Martin Scicluna, pictured, who spent more than 30 years at Deloitte, rising to UK chairman, is believed to be heading a short list of candidates to replace long-serving John Napier at the helm of the £4bn firm.

RSA insists that no departure date has been set for Mr Napier, 70, although sources say an appointment could come before the end of the year with an exit at the company's annual meeting next May.

The search for his replacement is being led by MWM Consulting, the firm run by head-hunting doyenne Anna Mann.

Mr Scicluna, 61, has expanded his financial services expertise since leaving Deloitte by serving on the board of bailed-out Lloyds Banking Group, owner of Scottish Widows, since 2008. He is also the chairman of London property firm Great Portland Estates.

Finding candidates to fill the chairman's role at large financial services companies has become a headache because of fresh regulatory scrutiny of risk and capital controls. Many banking bosses have been tainted by the financial crisis.

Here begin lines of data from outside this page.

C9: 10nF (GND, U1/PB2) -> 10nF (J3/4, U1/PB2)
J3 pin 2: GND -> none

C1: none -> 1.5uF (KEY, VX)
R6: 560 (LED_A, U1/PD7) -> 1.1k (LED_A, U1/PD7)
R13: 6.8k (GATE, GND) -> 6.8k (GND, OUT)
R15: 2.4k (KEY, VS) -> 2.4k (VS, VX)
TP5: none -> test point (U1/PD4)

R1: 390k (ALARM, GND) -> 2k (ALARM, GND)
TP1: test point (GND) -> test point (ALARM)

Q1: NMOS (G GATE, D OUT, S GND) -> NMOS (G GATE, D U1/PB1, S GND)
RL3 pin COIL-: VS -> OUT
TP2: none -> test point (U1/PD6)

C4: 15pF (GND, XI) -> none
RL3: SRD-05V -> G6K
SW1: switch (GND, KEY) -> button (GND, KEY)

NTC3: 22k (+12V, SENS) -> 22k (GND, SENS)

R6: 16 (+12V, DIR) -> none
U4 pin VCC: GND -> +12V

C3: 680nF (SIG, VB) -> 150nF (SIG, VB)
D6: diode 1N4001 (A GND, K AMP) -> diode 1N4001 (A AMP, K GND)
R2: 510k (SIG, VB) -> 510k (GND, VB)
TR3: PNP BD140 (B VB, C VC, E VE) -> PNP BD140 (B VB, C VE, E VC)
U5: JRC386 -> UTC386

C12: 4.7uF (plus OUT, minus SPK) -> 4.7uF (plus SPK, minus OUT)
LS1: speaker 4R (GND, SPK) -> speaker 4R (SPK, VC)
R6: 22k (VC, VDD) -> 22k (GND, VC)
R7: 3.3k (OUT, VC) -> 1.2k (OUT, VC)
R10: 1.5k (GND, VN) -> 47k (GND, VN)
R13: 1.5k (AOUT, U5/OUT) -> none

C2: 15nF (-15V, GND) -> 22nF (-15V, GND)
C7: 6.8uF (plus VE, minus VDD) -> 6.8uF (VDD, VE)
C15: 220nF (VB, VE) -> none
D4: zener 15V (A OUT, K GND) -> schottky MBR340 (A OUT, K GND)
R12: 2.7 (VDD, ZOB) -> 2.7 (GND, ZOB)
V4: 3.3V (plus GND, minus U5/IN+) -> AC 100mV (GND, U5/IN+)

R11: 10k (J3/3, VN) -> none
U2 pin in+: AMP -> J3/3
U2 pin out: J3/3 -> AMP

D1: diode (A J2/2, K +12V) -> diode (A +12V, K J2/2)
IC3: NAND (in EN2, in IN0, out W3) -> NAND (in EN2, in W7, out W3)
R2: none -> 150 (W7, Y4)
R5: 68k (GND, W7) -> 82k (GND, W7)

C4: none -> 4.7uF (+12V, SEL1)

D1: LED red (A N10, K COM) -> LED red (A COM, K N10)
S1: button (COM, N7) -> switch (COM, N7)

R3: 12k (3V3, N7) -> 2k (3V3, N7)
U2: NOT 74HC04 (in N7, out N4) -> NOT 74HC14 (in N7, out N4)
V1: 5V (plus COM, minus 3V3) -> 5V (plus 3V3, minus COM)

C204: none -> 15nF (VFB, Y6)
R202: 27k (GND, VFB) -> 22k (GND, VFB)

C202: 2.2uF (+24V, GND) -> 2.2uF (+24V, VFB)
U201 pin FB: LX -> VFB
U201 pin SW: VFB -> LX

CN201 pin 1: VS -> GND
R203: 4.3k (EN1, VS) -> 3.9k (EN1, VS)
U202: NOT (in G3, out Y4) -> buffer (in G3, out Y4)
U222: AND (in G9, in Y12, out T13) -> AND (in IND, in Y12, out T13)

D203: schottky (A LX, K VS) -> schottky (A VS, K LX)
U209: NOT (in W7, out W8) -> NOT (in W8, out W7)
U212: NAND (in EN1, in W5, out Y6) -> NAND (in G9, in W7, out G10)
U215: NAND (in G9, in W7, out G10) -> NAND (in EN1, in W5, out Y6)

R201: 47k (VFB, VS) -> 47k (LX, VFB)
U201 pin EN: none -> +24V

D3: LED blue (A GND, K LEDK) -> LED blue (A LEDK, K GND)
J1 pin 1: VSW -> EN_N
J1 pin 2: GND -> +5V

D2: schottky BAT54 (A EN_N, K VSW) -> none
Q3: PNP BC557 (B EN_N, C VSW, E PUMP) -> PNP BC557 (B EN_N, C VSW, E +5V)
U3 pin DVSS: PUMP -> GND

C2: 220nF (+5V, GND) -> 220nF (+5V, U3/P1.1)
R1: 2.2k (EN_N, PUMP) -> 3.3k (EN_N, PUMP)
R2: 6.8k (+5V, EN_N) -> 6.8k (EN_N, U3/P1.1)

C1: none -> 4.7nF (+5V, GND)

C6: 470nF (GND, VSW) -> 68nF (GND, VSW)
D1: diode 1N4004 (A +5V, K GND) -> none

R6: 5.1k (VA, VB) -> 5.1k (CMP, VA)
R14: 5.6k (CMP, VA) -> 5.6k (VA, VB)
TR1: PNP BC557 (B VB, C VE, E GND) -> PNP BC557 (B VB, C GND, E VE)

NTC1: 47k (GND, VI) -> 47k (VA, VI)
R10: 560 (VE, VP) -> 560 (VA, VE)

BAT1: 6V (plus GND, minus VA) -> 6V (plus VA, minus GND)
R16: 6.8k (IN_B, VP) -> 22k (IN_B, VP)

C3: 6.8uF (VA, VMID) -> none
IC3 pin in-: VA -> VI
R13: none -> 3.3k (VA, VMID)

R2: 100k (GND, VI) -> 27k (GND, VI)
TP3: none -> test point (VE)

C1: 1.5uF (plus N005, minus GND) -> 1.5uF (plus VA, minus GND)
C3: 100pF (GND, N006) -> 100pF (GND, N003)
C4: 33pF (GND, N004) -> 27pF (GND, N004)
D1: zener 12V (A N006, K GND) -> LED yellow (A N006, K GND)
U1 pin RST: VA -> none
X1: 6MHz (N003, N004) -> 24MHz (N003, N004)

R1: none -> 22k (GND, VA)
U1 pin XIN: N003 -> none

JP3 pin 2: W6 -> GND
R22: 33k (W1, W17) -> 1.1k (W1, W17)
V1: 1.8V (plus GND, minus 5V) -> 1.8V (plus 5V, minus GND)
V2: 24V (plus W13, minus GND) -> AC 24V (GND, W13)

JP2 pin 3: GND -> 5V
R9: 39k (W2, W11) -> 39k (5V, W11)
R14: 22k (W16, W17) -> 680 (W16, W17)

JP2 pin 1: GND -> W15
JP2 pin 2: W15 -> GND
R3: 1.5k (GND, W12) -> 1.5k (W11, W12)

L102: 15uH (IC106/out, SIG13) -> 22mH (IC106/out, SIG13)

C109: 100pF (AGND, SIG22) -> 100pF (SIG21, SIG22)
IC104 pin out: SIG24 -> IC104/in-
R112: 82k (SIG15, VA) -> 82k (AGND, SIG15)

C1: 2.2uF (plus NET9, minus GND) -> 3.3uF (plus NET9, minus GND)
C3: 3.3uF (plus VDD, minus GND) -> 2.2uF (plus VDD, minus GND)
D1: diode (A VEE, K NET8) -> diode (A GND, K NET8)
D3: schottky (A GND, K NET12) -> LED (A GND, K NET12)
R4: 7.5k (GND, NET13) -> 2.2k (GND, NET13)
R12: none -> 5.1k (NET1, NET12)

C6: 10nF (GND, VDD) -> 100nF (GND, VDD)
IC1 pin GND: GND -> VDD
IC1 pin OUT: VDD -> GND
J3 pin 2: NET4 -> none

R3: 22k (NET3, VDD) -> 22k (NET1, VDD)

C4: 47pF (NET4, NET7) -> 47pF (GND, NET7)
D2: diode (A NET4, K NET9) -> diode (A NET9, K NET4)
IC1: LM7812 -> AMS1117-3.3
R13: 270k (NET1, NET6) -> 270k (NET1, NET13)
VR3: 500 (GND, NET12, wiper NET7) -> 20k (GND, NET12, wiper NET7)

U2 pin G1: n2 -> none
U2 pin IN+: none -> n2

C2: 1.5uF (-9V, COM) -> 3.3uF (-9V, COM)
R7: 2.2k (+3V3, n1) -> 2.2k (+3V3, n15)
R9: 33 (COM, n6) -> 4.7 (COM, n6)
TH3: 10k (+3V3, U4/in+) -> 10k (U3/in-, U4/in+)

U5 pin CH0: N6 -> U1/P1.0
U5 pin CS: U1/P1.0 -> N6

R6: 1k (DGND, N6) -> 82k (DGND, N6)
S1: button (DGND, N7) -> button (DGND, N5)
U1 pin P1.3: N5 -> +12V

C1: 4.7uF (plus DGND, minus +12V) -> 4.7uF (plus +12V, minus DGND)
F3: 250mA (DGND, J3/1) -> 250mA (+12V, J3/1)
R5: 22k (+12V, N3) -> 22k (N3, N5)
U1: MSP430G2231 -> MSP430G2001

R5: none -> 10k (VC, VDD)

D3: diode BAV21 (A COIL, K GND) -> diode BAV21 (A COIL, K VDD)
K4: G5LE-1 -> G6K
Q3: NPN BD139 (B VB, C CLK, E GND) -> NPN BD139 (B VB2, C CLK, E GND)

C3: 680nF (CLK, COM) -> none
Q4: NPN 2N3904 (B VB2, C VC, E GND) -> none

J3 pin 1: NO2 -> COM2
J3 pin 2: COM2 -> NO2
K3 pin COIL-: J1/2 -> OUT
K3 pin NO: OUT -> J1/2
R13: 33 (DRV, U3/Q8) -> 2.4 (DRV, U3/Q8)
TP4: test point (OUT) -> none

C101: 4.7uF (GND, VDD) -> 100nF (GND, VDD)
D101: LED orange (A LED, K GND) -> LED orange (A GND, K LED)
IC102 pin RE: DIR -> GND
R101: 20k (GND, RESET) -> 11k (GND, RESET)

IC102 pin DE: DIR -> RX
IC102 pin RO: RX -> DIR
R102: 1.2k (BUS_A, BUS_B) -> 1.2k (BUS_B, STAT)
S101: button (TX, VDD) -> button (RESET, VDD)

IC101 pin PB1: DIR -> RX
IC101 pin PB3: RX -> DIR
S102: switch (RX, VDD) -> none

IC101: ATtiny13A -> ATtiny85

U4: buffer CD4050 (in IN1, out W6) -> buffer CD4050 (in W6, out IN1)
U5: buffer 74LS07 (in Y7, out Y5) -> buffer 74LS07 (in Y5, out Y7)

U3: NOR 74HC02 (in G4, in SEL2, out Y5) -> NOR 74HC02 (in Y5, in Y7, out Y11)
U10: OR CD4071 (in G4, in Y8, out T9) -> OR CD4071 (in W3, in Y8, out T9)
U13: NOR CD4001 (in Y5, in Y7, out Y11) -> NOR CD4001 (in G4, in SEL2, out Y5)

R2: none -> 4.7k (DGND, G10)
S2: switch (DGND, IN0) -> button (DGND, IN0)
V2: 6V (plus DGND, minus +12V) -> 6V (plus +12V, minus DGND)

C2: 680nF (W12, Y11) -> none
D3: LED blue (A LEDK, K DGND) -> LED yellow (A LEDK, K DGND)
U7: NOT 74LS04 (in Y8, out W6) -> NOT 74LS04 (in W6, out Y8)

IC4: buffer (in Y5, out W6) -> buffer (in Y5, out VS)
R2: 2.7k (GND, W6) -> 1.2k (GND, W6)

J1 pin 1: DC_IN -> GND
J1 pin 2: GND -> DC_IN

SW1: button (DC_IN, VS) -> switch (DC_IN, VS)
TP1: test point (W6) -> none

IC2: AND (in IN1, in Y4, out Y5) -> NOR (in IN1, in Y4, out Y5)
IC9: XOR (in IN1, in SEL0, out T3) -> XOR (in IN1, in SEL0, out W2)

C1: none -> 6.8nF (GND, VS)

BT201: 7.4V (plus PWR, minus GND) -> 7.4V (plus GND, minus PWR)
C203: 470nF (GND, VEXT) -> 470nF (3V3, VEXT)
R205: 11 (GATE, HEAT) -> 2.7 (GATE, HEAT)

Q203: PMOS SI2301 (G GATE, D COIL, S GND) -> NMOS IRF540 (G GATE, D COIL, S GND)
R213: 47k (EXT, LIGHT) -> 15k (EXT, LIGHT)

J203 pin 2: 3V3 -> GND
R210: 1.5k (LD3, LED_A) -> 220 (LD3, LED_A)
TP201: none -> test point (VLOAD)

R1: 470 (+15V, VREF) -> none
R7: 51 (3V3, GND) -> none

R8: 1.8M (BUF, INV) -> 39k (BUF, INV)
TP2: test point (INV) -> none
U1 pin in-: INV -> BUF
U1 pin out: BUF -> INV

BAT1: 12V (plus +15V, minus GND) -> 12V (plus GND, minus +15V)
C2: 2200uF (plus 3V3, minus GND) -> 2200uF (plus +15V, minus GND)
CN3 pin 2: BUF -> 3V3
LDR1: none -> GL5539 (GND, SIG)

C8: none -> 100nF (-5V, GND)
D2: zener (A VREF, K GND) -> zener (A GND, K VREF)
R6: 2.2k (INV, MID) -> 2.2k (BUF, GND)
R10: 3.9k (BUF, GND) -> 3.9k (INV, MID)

Prudential opted for Paul Manduca as chairman even though, as a non-executive director, he led the search. John McFarlane faced a baptism of fire when he succeeded Lord Sharman at the helm of Aviva, stepping into an executive role after Andrew Moss was ousted by angry investors.

In comparison, RSA has been a quiet success story. Under chief executive Simon Lee, the insurer is pushing hard into overseas markets such as Canada and Scandinavia and at home pulling back from low-margin motor insurance in favour of more household and pet cover.

If he lands the post, Mr Scicluna will become the latest beancounter to take a blue-chip chair after his former Deloitte colleague John Connolly was tapped to take the reins at Olympics flop G4S and Amec, the oil engineer.

Meanwhile, former KPMG man John Griffith-Jones is to take the role of chairman of the new City watchdog the Financial Conduct Authority.